Chemistry graduate student Andrew Lindsay and Associate Professor of Chemistry Ezra Wood, PhD, published "Comparison of Two Photolytic Calibration Methods for Nitrous Acid" in Atmospheric Measurement Techniques.
Don Riggs, PhD, teaching professor of English, published a review of Lou Iovino’s novel Skybound in Future Fire.
Scott Stein, MFA, teaching professor of English and director of Drexel Publishing Group, published a novel, The Great American Betrayal, via Tiny Fox Press. The Great American Betrayal is a sequel to Stein’s last novel, The Great American Deception, and has been named one of the best comedy books of 2022 by Vulture.
Kelly Underman, PhD, assistant professor of sociology, published an article with colleagues including medical sociology minor Merlin Kochunilathil, “Online student culture as site for negotiating assessment in medical education,” in Social Science & Medicine. Underman also recently published an article, “The Social Transmission of Bodily Knowledge,” in Body and Society.

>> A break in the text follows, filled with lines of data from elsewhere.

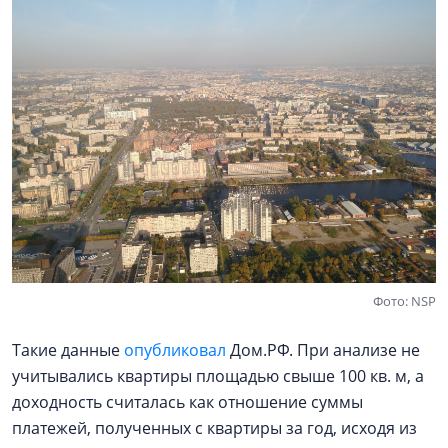
Фото: NSP
Такие данные
опубликовал
Дом.РФ. При анализе не
учитывались квартиры площадью свыше 100 кв. м, а
доходность считалась как отношение суммы
платежей, полученных с квартиры за год, исходя из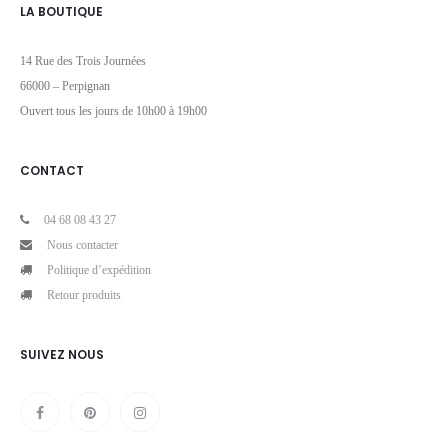
LA BOUTIQUE
14 Rue des Trois Journées
66000 – Perpignan
Ouvert tous les jours de 10h00 à 19h00
CONTACT
04 68 08 43 27
Nous contacter
Politique d’expédition
Retour produits
SUIVEZ NOUS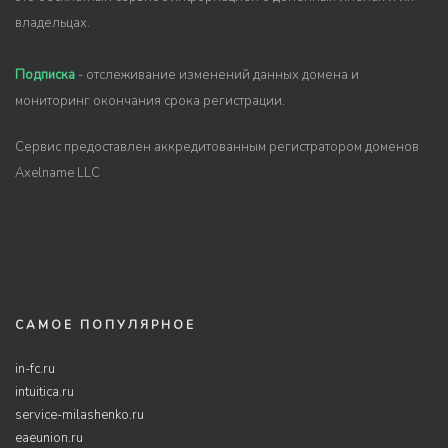
владельцах.
Подписка
- отслеживание изменений данных домена и
мониторинг окончания срока регистрации.
Сервис предоставлен аккредитованным регистратором доменов
Axelname LLC
САМОЕ ПОПУЛЯРНОЕ
in-fc.ru
intuitica.ru
service-milashenko.ru
eaeunion.ru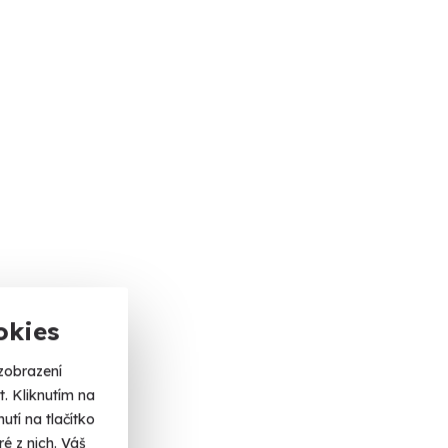
okies
zobrazení
. Kliknutím na
tí na tlačítko
é z nich. Váš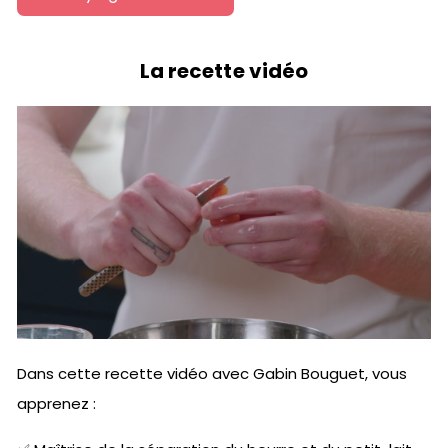
La recette vidéo
Dans cette recette vidéo avec Gabin Bouguet, vous
apprenez :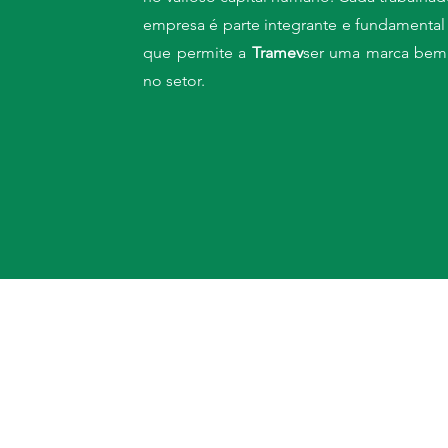
empresa é parte integrante e fundamental
que permite a
Tramev
ser uma marca bem
no setor.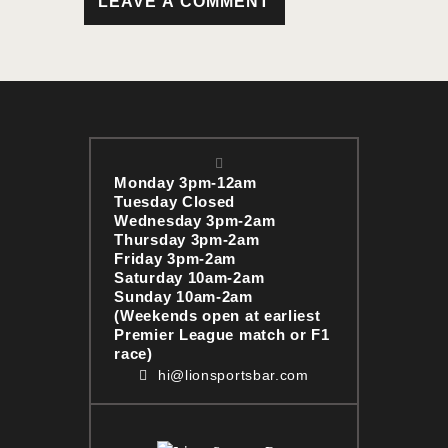
Monday 3pm-12am
Tuesday Closed
Wednesday 3pm-2am
Thursday 3pm-2am
Friday 3pm-2am
Saturday 10am-2am
Sunday 10am-2am
(Weekends open at earliest
Premier League match or F1
race)
hi@lionsportsbar.com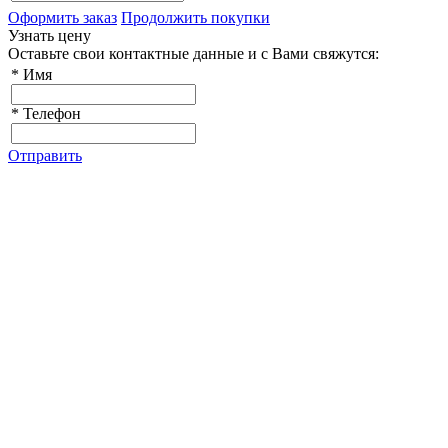
Оформить заказ
Продолжить покупки
Узнать цену
Оставьте свои контактные данные и с Вами свяжутся:
*
Имя
*
Телефон
Отправить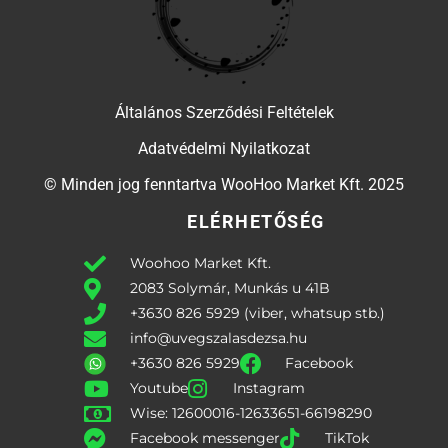
Általános Szerződési Feltételek
Adatvédelmi Nyilatkozat
© Minden jog fenntartva WooHoo Market Kft. 2025
ELÉRHETŐSÉG
Woohoo Market Kft.
2083 Solymár, Munkás u 41B
+3630 826 5929 (viber, whatsup stb.)
info@uvegszalasdezsa.hu
+3630 826 5929
Facebook
Youtube
Instagram
Wise: 12600016-12633651-66198290
Facebook messenger
TikTok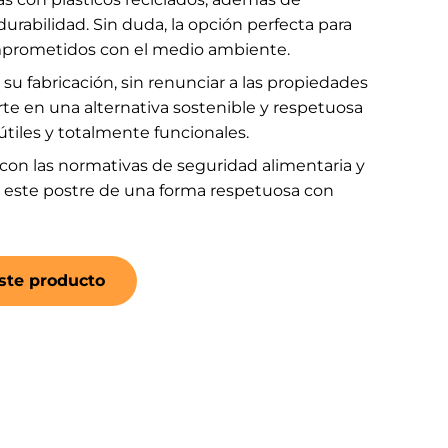
 durabilidad. Sin duda, la opción perfecta para
omprometidos con el medio ambiente.
 su fabricación, sin renunciar a las propiedades
erte en una alternativa sostenible y respetuosa
tiles y totalmente funcionales.
con las normativas de seguridad alimentaria y
r este postre de una forma respetuosa con
ste producto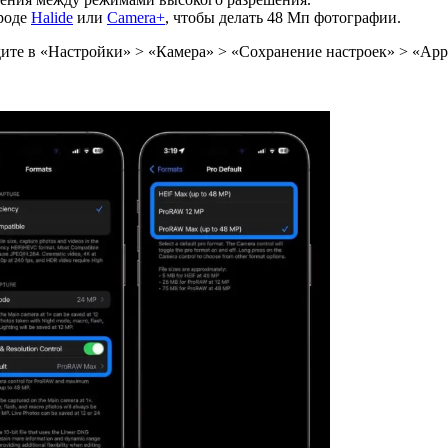
вроде
Halide
или
Camera+
, чтобы делать 48 Мп фотографии.
те в «Настройки» > «Камера» > «Сохранение настроек» > «App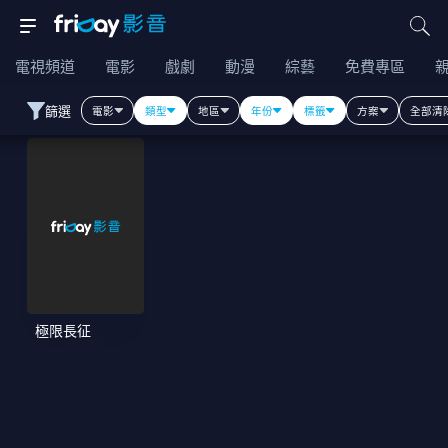
電視頻道
電影
戲劇
動漫
綜藝
免費專區
篩選
電影
類型
地區
年份
標籤
方案
全部清
極限長征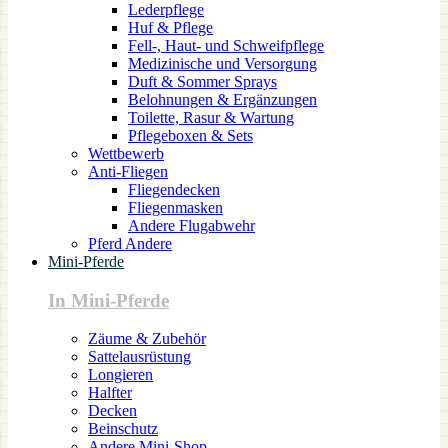
Lederpflege
Huf & Pflege
Fell-, Haut- und Schweifpflege
Medizinische und Versorgung
Duft & Sommer Sprays
Belohnungen & Ergänzungen
Toilette, Rasur & Wartung
Pflegeboxen & Sets
Wettbewerb
Anti-Fliegen
Fliegendecken
Fliegenmasken
Andere Flugabwehr
Pferd Andere
Mini-Pferde
In Mini-Pferde
Zäume & Zubehör
Sattelausrüstung
Longieren
Halfter
Decken
Beinschutz
Andere Mini-Shop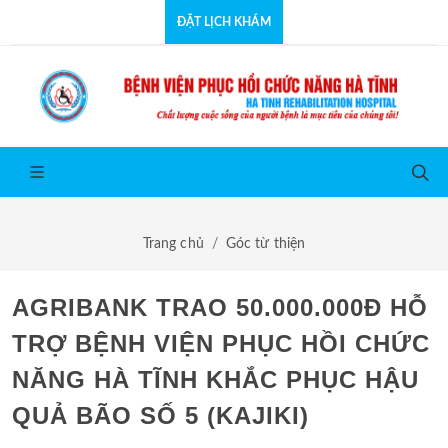
ĐẶT LỊCH KHÁM
Trang chủ
Góc từ thiện
AGRIBANK TRAO 50.000.000Đ HỖ
TRỢ BỆNH VIỆN PHỤC HỒI CHỨC
NĂNG HÀ TĨNH KHẮC PHỤC HẬU
QUẢ BÃO SỐ 5 (KAJIKI)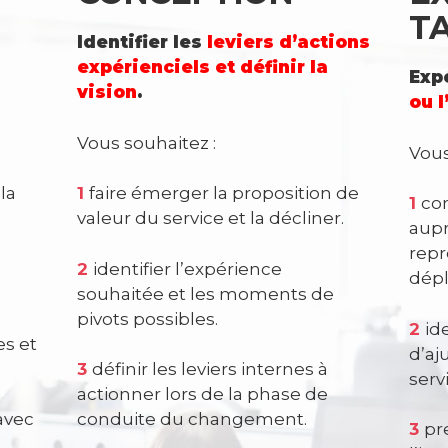
T
Identifier les
leviers d’actions
expérienciels et définir la
Exp
vision
.
ou 
Vous souhaitez :
Vous
la
1
faire émerger la proposition de
1
con
valeur du service et la décliner.
aupr
repr
2
identifier l’expérience
dépl
souhaitée et les moments de
pivots possibles.
2
id
es et
d’aj
à
3
définir les leviers internes à
serv
actionner lors de la phase de
avec
conduite du changement.
3
pr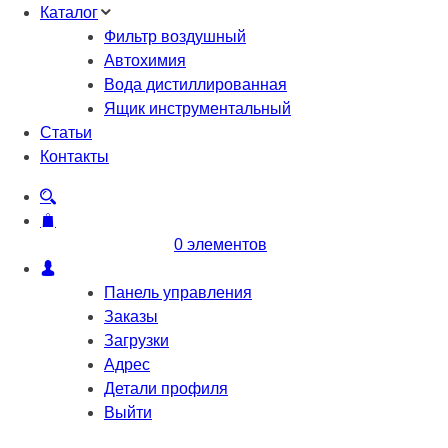
Каталог
Фильтр воздушный
Автохимия
Вода дистиллированная
Ящик инструментальный
Статьи
Контакты
0 элементов
Панель управления
Заказы
Загрузки
Адрес
Детали профиля
Выйти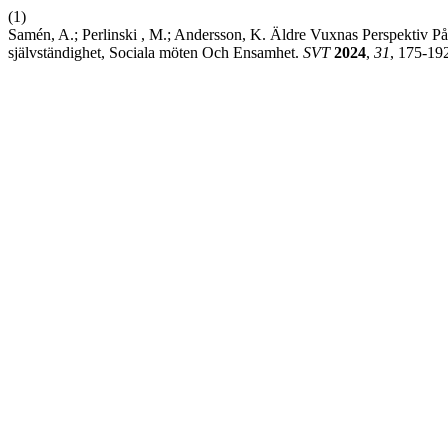
(1)
Samén, A.; Perlinski , M.; Andersson, K. Äldre Vuxnas Perspektiv På
självständighet, Sociala möten Och Ensamhet.
SVT
2024
,
31
, 175-19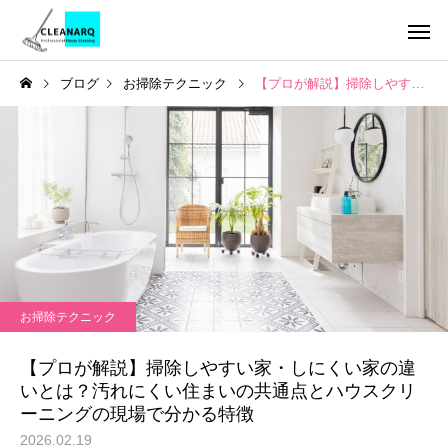
ブログ
お掃除テクニック
【プロが解説】掃除しやすい家・しにくい家の違いとは？汚れにくい住まいの共通点とハウスクリーニングの現場で分かる特徴
引っ越し前後まるごと
チタンコーテ
セット
ハウスクリーニング
お掃除テクニック
全般
年1回は必ず掃除したい場
水垢が洗剤で落ちない
お掃除テクニック
所リスト10選｜放置すると
の理由とは？ | 自宅で
レンジフードクリーニ
キッチンクリ
ング
危険な家の汚れと家庭にあ
る簡単掃除から頑固な
【プロが解説】掃除しやすい家・しにくい家の違
る道具でできる掃除方法
対策までご紹介！
いとは？汚れにくい住まいの共通点とハウスクリ
ーニングの現場で分かる特徴
2026.02.19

K. Shwetketu Virbhadra, PhD, instructor of mathematics, published a paper, "Distortions of images of Schwarzschild lensing," in leading journal Physical Review D. The seminal results of this paper are likely to have important implications for the next generation Event Horizon Telescope (ngEHT) project.
Eric Zillmer, PsyD, professor of neuropsychology, edited the book Military Psychology: Clinical and Operational Applications.
Presentations
Mary Ebeling, PhD, associate professor of sociology, gave a keynote at the symposium Prediction, Power and the Politics of Health Data in the Department of Public Health at the University of New South Wales in Sydney, Australia.
Adrienne Juarascio, PhD, assistant professor of psychology, hosted the 28th Annual Meeting of the Eating Disorder Research Society (EDRS). EDRS is an international organization of researchers in the field of eating disorders interested in anorexia nervosa, bulimia nervosa, binge-eating disorder and obesity. WELL Center doctoral students Elizabeth Lampe, Emily Presseller and Claire Trainor each presented at the meeting.
Amanda McMillan Lequieu, PhD, assistant professor of sociology, spoke on her research in an episode of the Drexel Pennoni Honors College podcast, “Pop, the Question.”
Associate Professor of Spanish Mariadelaluz Matus-Mendoza, PhD, will present her paper "Framing Virtual Exchanges within Gen Z’s Interests and a Pursuit of a Global Citizenship Approach to Some World Challenges" at the fourth International Virtual Exchange Conference at CEU Cardenal Herrera University in Valencia, Spain on October 26–28.
Alexis Wiley, BS Environmental Science '22, creator and instructor of the community-based learning course "Lessons of Da Land: Food Sovereignty and Land Justice in Black Philadelphia," was a keynote speaker at Drexel University’s Convocation ceremony.